G.
K. CHESTERTON (1874 – 1936)
EL
HOMBRE QUE FUE JUEVES
(PESADILLA)
Traducción
y prólogo de ALFONSO REYES
VIGESIMOQUINTA ENTREGA
CAPÍTULO
OCTAVO (5)
EL
PROFESOR SE EXPLICA (5)
La nieve había
comenzado a fundirse en charcos de lodo; aquí y allá, entre las tinieblas,
brillaban los últimos manchones más grises que blancos. Los callejones estaban
encharcados y resbaladizos; en el suelo se reflejaban irregularmente las luces
de los faroles, como fragmentos de otro mundo despedazado. Por entre esta
confusión de luces y sombras, Syme se adelantaba como un sonámbulo; pero su
compañero caminaba activamente hacia el extremo de la calle, donde un trozo
iluminado del río fingía como un muro de llamas.
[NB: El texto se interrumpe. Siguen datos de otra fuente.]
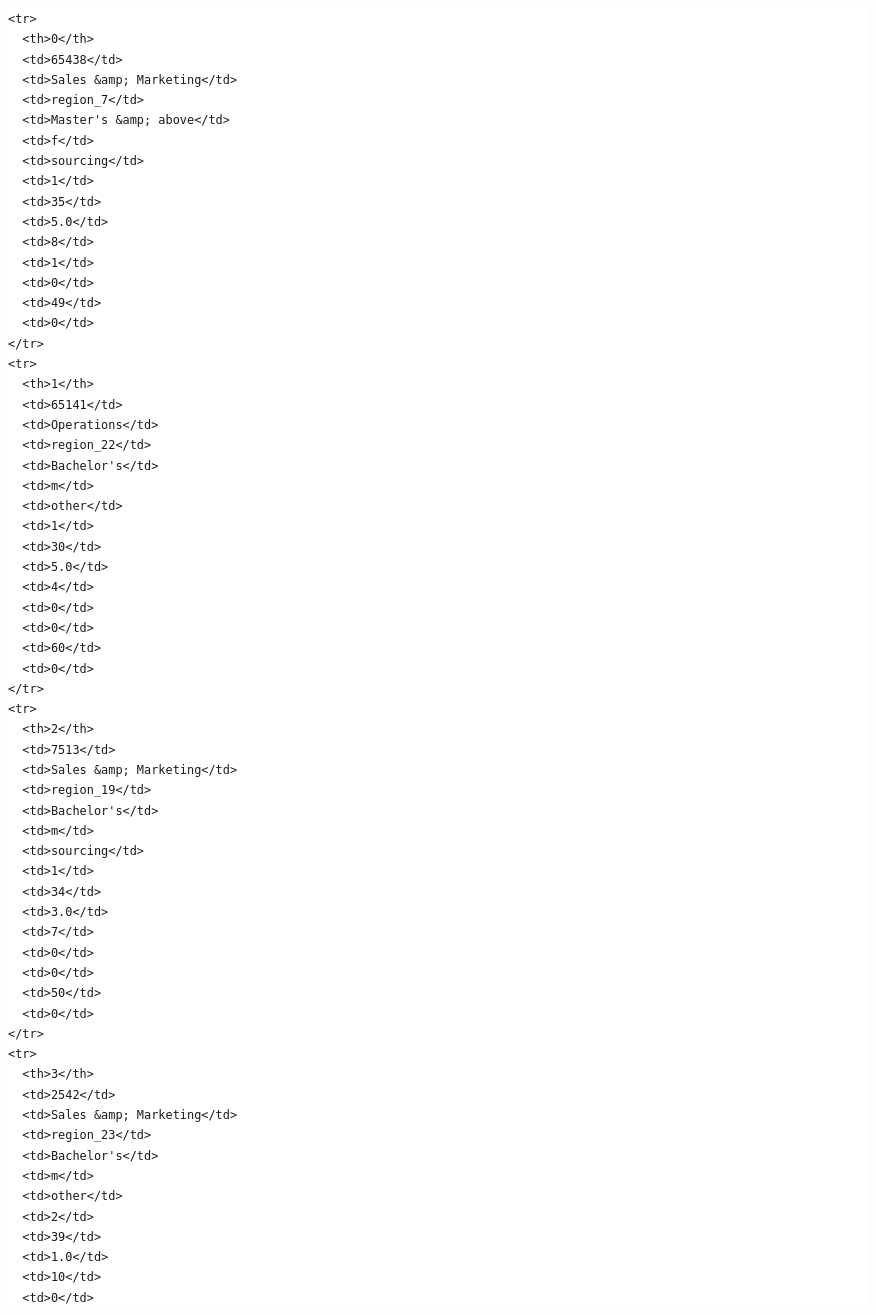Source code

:     <tr>
      <th>0</th>
      <td>65438</td>
      <td>Sales &amp; Marketing</td>
      <td>region_7</td>
      <td>Master's &amp; above</td>
      <td>f</td>
      <td>sourcing</td>
      <td>1</td>
      <td>35</td>
      <td>5.0</td>
      <td>8</td>
      <td>1</td>
      <td>0</td>
      <td>49</td>
      <td>0</td>
    </tr>
    <tr>
      <th>1</th>
      <td>65141</td>
      <td>Operations</td>
      <td>region_22</td>
      <td>Bachelor's</td>
      <td>m</td>
      <td>other</td>
      <td>1</td>
      <td>30</td>
      <td>5.0</td>
      <td>4</td>
      <td>0</td>
      <td>0</td>
      <td>60</td>
      <td>0</td>
    </tr>
    <tr>
      <th>2</th>
      <td>7513</td>
      <td>Sales &amp; Marketing</td>
      <td>region_19</td>
      <td>Bachelor's</td>
      <td>m</td>
      <td>sourcing</td>
      <td>1</td>
      <td>34</td>
      <td>3.0</td>
      <td>7</td>
      <td>0</td>
      <td>0</td>
      <td>50</td>
      <td>0</td>
    </tr>
    <tr>
      <th>3</th>
      <td>2542</td>
      <td>Sales &amp; Marketing</td>
      <td>region_23</td>
      <td>Bachelor's</td>
      <td>m</td>
      <td>other</td>
      <td>2</td>
      <td>39</td>
      <td>1.0</td>
      <td>10</td>
      <td>0</td>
-¿A dónde va usted? -preguntó
Syme.
-A asomarme por la
calle, para ver si el Dr. Bull se ha recogido ya. Tiene costumbres higiénicas: se acuesta temprano.
-¿Y vive por aquí el
Dr. Bull?
-No; queda todavía algo
lejos, al otro lado del río. Pero desde aquí podemos ver si se ha recogido. -Y
volviendo la calle, señaló con su bastón a la otra orilla del río, donde los
reflejos bailaban entre sombras. Allí, al otro lado del Támesis, en Surrey, se
alza amenazante un hacinamiento de altos edificios, bultos negros salpicados de
ventanillas iluminadas, que parecen por su desconsiderada altura chimeneas de
fábrica; uno de aquellos edificios, por su aspecto y disposición, parecía una
torre de Babel con cien ojos. A Syme, que nunca había visto los rascacielos
americanos, aquello le pareció cosa de sueño.
De pronto, la lucecita
más alta de aquella torre de mil luces se extinguió: el negro Argos le hacía
señas, guiñándole uno de sus ojos innumerables.
El Profesor de Worms
giró sobre sus talones, y exclamó dándose con su bastón un golpecito en las
botas:
-Llegamos tarde. El
higiénico Doctor acaba de meterse en la cama.
-¿Cómo? ¿Vive allá
arriba?
-Sí -afirmó de Worms-.
Detrás de aquella ventana que ya no puede usted ver. Venga usted. Vamos a
cenar. Mañana por la mañana volveremos.
Y, sin más, lo condujo
por el dédalo de calles hasta desembocar en la iluminada y clamorosa East India
Dock Road. El Profesor, por lo visto, conocía bien el barrio. Se dirigió a un
sitio donde la iluminación de las casas de comercio se interrumpía en una
abrupta masa de silencio y quietud. Allí, a unos veinte pasos de la avenida,
había una fonda blanca y destartalada. El Profesor explicó:
-Quedan todavía algunas
buenas fondas inglesas, de casualidad, como verdaderos fósiles. Yo me encontré
un día una excelente en West End.
-Y supongo -sonrió
Syme- que ésta será la correspondiente a este otro extremo de la ciudad.
-Precisamente -asintió
el Profesor con reverencia.
Entraron. Cenaron, y
allí mismo pasaron la noche con un sueño reparador. Las judías y el jamón que
tan bien sabía guisar aquella curiosísima gente, la inexplicable aparición del
Borgoña que sus bodegas ocultaban, produjeron en Syme una efusión de
cordialidad y bienestar. Su mayor tormento en todas aquellas aventuras había
sido el sentirse solo. Entre aquella soledad y su situación actual en compañía
de un aliado, había un abismo. Digan en buena hora las matemáticas que cuatro
es igual a dos por dos; pero no pretendan que dos es igual a dos por uno: dos
es igual a uno multiplicado por dos mil. Por eso, no obstante sus muchas
desventajas, las sociedades van a parar siempre en la monogamia.